You must be logged in as an ADMIN account (nexvora login). Both prompt for the escrow admin credential locally; the server never decrypts.

Updating

npm install -g nexvora@latest    # or: npm update -g nexvora

The native binary updates with the package. Your login and vault stay in the OS keychain across updates — no re-login or re-setup needed.

How it ships (for maintainers)

This package is a small launcher (bin/nexvora.js) that resolves and execs the native binary. The binary lives in one of:

@nexvora/cli-darwin-arm64, @nexvora/cli-darwin-x64, @nexvora/cli-linux-x64, @nexvora/cli-win32-x64

each gated by os/cpu so npm installs exactly one. Each platform package carries two binaries — nexvora (the entry point the launcher execs) and nexvora-daemon (the engine it finds as a sibling).

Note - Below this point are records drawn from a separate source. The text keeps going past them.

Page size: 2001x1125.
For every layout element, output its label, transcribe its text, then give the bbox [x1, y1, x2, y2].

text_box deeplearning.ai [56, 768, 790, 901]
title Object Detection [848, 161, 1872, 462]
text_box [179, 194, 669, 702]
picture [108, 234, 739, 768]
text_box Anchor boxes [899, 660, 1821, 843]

Releasing (see docs/operations/release-and-deploy.md): push a tag nexvora-v<version>. CI (.github/workflows/nexvora-cli-release.yml) cross-compiles all four targets, runs scripts/package-binaries.mjs to stage the binaries + sync versions, publishes the platform packages first, then this launcher last (npm publish --provenance).

@nexvora/mcp-server (the TypeScript server) keeps working as before; pass --native or NEXVORA_MCP_NATIVE=1 to make it delegate to the native nexvora mcp during cutover.